Soybean – Paddock To Plate

The humble soybean is responsible for many ingredients in Asian cuisine including edamame, soy milk, tofu, miso and soy sauce. It is at the heart of delicious dishes as varied as Chanko Nabe (Sumo Hot Pot), Dry Wonton Noodles and Miso Grilled Chicken.

Dry Wonton Noodles

First farmed in China in around 1100 BC, soy bean has become an important crop across the world with the USA, Brazil, Argentina, China and India being the main producers today – you can click here to read more about the history and uses of soybean.

Soybean is an annual legume that likes to grow in warm weather, the ideal temperature being between 20-30°C and they grow best in alluvial soil.

If you want to harvest a crop at home, you should grow four to eight soybean plants per each household member. They are best planted in the backyard vegetable patch, as this amount would be too big for small containers. Plant seeds about 5cm deep with a space of 10cm between each.

The ideal sowing time is mid-spring, a few weeks after the last frost of winter, and they can still be planted up until the start of summer in cooler regions.

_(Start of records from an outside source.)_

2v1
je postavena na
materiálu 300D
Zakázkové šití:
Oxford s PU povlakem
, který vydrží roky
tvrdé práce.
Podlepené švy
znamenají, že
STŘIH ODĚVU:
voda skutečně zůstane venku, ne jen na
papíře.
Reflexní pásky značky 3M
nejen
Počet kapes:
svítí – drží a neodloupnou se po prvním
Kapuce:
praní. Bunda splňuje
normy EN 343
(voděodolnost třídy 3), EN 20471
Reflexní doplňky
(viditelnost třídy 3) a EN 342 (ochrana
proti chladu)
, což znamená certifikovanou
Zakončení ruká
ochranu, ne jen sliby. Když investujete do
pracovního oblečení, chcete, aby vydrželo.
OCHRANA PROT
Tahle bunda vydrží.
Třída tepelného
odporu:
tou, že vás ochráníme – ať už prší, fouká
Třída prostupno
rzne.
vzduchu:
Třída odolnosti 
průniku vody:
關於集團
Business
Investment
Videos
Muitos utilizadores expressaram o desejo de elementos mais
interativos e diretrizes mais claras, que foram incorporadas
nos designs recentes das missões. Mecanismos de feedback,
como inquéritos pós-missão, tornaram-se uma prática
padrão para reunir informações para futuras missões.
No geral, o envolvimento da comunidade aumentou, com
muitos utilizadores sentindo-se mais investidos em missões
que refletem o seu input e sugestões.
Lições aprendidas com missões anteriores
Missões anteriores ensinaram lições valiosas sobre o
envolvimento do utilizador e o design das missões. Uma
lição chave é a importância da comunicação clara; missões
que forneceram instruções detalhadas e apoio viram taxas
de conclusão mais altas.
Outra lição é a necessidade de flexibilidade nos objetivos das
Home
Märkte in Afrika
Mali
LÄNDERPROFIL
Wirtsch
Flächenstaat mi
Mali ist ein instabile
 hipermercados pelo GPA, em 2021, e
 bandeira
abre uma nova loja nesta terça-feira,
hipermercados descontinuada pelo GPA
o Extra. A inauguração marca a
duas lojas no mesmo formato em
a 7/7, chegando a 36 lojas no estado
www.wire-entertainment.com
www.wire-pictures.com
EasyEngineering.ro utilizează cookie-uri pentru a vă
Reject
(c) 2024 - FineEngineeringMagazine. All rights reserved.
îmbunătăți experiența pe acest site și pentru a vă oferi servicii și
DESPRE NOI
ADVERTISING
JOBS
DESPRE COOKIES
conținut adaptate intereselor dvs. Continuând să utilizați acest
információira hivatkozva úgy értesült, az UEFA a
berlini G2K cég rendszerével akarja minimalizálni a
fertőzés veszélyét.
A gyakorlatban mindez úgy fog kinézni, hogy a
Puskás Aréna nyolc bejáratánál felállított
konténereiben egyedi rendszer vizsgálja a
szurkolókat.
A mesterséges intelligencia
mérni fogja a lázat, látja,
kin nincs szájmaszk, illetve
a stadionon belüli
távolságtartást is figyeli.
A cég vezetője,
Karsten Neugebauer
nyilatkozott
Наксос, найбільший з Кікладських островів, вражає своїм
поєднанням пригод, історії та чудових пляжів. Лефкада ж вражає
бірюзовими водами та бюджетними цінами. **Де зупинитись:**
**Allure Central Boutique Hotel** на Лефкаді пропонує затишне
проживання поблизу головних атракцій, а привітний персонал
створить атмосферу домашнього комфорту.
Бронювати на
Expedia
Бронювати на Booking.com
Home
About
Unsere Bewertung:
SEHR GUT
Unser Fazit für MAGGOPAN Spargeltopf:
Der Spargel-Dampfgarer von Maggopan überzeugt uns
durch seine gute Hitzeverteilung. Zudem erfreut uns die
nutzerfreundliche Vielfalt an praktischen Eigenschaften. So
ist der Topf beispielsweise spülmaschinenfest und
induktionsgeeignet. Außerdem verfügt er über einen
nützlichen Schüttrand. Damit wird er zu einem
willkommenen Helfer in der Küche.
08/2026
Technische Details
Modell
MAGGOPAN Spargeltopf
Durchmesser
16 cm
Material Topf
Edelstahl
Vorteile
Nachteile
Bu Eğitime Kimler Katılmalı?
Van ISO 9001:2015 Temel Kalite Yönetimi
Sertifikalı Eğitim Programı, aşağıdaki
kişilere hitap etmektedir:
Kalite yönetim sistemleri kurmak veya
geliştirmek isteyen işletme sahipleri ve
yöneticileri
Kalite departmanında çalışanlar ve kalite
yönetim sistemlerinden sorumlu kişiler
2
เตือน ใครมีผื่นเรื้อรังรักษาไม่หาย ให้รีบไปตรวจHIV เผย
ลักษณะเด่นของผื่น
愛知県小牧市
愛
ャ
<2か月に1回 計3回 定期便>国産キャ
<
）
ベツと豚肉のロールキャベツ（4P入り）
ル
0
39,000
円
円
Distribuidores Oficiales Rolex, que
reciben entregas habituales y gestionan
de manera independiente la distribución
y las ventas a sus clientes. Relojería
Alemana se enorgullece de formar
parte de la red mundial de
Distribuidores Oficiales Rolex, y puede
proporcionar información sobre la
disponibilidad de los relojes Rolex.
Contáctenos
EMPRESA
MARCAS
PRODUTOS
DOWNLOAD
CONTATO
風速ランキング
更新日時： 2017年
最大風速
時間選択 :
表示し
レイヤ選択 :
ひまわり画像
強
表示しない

They will grow from seed to maturity in just 90 days and will end up being around 90 cm to 1 metre tall. The hairy, fuzzy pods are where the food action is at and they grow to about 10 cm long in clusters of three to five, with each pod hosting two to four seeds and you should harvest in the summer.

For edamame, you can harvest when the pods are green and plump, which should be around 60 days after sowing. It is important to know that soybeans should NOT be eaten raw. Blanch green soy beans in boiling water for a few minutes then plunge into an ice bath. Once cooled, you can eat as a snack or add some colour and nutty flavour to dishes with vegetables such as Soba Noodle Salad and Hijiki no Nimono.

Soba-Noodle-Salad

For dry soybeans, harvest at around 90-100 days. You should pull out the whole plant and hang it upside down to dry. Shell the pods to reveal the beans when pods are totally dry. Dried and shelled soy beans can be stored in a cool, dry place for 10 to 12 months. You can use them at any time to make soy milk and tofu at home and create authentic Asian dishes such as Steamed Tofu with Snow Peas and Oysters Sauce and Kimchi and silken tofu soup.